Dalam agenda tersebut, Eri meninjau langsung operasional Integrated Planning and Control Room, pusat kendali terminal berbasis digital dan real-time.
Dari ruang inilah seluruh aktivitas terminal direncanakan dan dikendalikan secara terintegrasi, mulai dari jadwal sandar kapal, pergerakan peti kemas dan komoditas curah kering, hingga pengaturan arus operasional lainnya. Sistem ini dirancang untuk memastikan efisiensi, ketepatan waktu, dan kelancaran distribusi logistik.
Kunjungan tersebut turut dihadiri jajaran Pelindo Group, termasuk PT Pelindo Regional 3 dan PT Pelindo Terminal Petikemas. Hadir pula perwakilan instansi dan asosiasi kepelabuhanan, seperti Kantor Kesyahbandaran dan Otoritas Pelabuhan Utama Tanjung Perak, DPW ALFI/ILFA Provinsi Jawa Timur, DPD Klub Logindo Provinsi Jawa Timur, serta DPC INSA Kota Surabaya.

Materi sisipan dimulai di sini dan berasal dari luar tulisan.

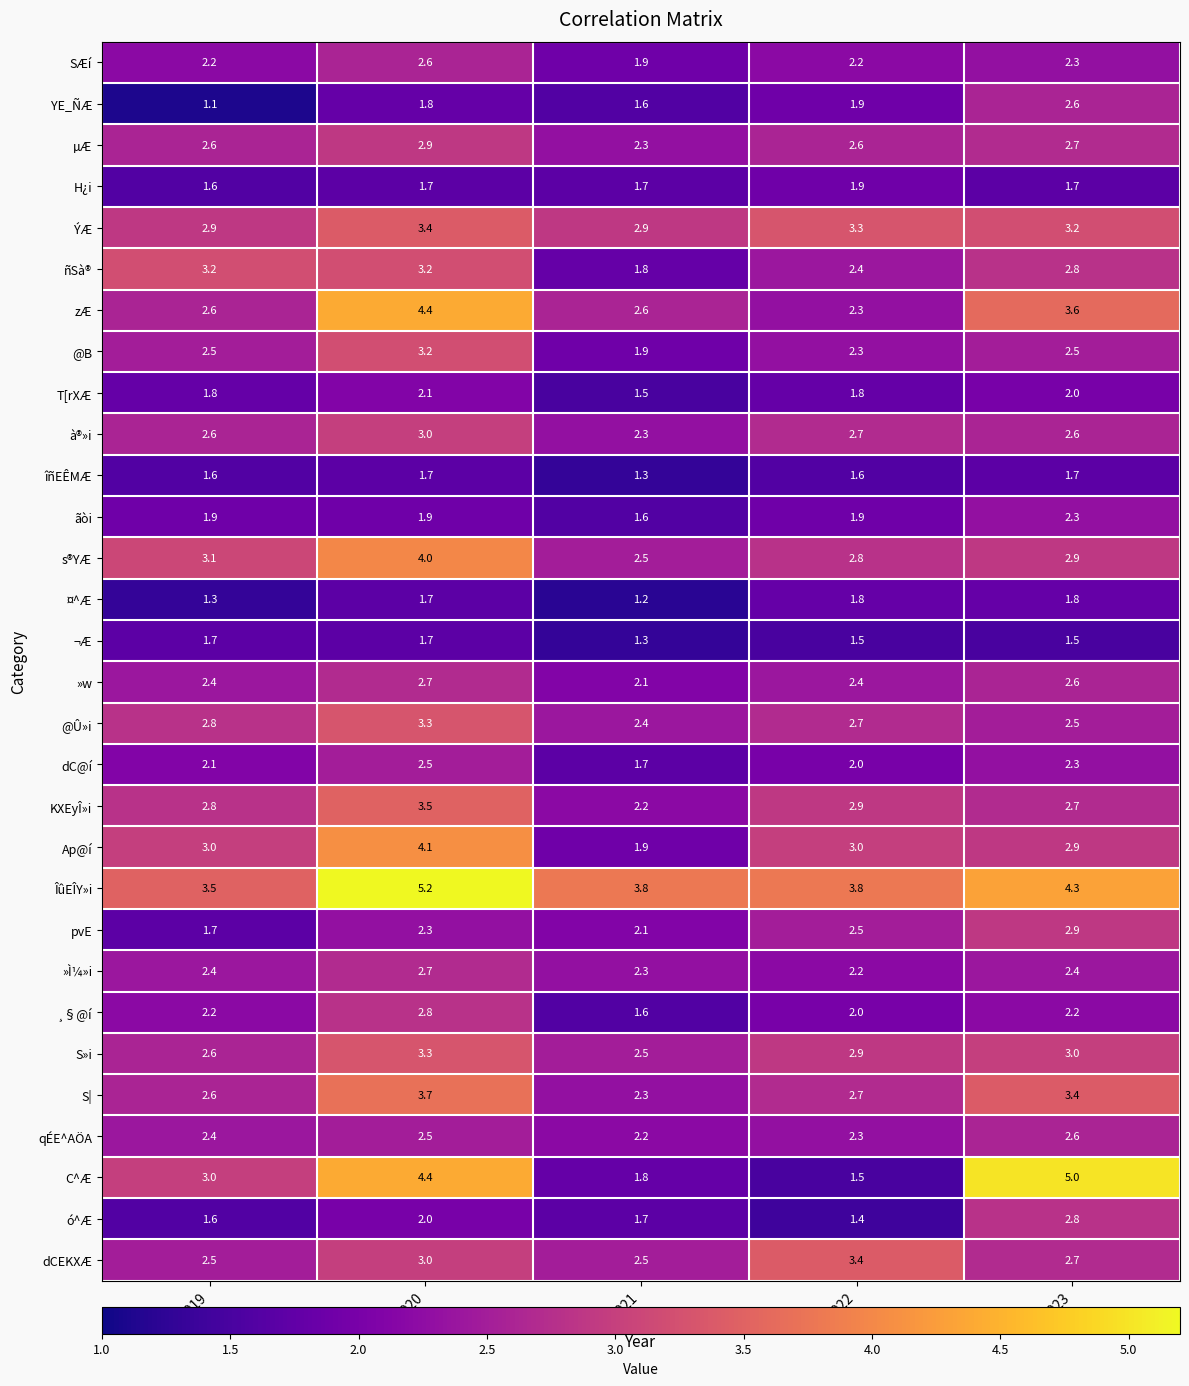

Is it true that îñEÊMÆ equals 1.6 at 2019?

True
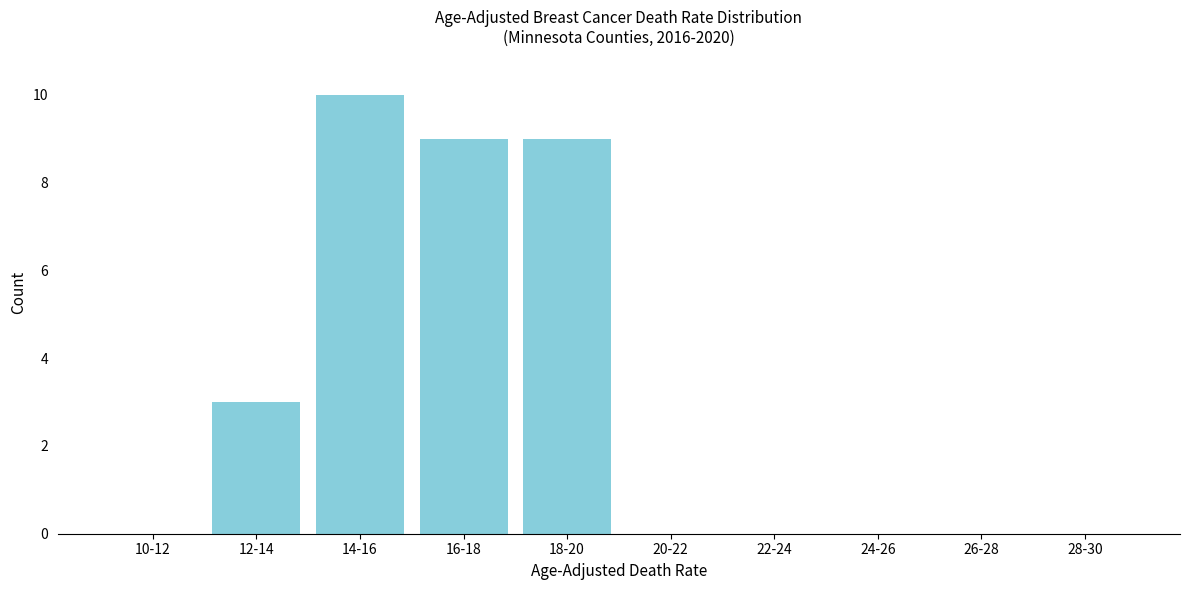

Reading left to right, extract all data points from this chart.

10-12=0	12-14=3	14-16=10	16-18=9	18-20=9	20-22=0	22-24=0	24-26=0	26-28=0	28-30=0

Dalam forum tersebut, para pemangku kepentingan menyampaikan sejumlah masukan kepada Wali Kota, terutama terkait penguatan infrastruktur pendukung kawasan pelabuhan, peningkatan konektivitas transportasi logistik, serta perlunya kolaborasi berkelanjutan guna menjaga kelancaran distribusi barang di Surabaya dan sekitarnya.
Direktur Utama PT Terminal Teluk Lamong, David Pandapotan Sirait, menilai kunjungan ini sebagai momentum penting untuk mempererat sinergi antara operator terminal dan pemerintah daerah.
“Kami memaknai kunjungan Bapak Wali Kota sebagai wujud komitmen bersama dalam memperkuat kolaborasi antara Pelindo Group dan Pemerintah Kota Surabaya. Kami siap bersinergi mendukung pengembangan infrastruktur serta peningkatan konektivitas layanan logistik, sekaligus memastikan pelayanan kepelabuhanan yang modern, efisien, dan andal,” ujarnya, Senin (3/2).
Sementara itu, Eri Cahyadi menegaskan pentingnya menyamakan persepsi dan membangun komunikasi yang intensif antara pemerintah daerah dan pengelola pelabuhan.
“Kita perlu duduk bersama dan menyelesaikan berbagai tantangan secara kolaboratif, khususnya yang berkaitan dengan penguatan infrastruktur kawasan pelabuhan dan kota. Dengan sinergi yang kuat, setiap kebijakan yang diambil diharapkan memberikan manfaat nyata bagi masyarakat, memperlancar arus logistik, serta mendorong pertumbuhan ekonomi Surabaya,” tegasnya.
Kunjungan ini sekaligus menegaskan komitmen bersama untuk membangun ekosistem logistik yang modern, terintegrasi, dan berdaya saing.
Sinergisitas antara pemerintah daerah dan operator pelabuhan diharapkan semakin memperkuat posisi Surabaya sebagai salah satu gerbang utama logistik nasional yang berkontribusi terhadap pertumbuhan ekonomi dan kesejahteraan masyarakat.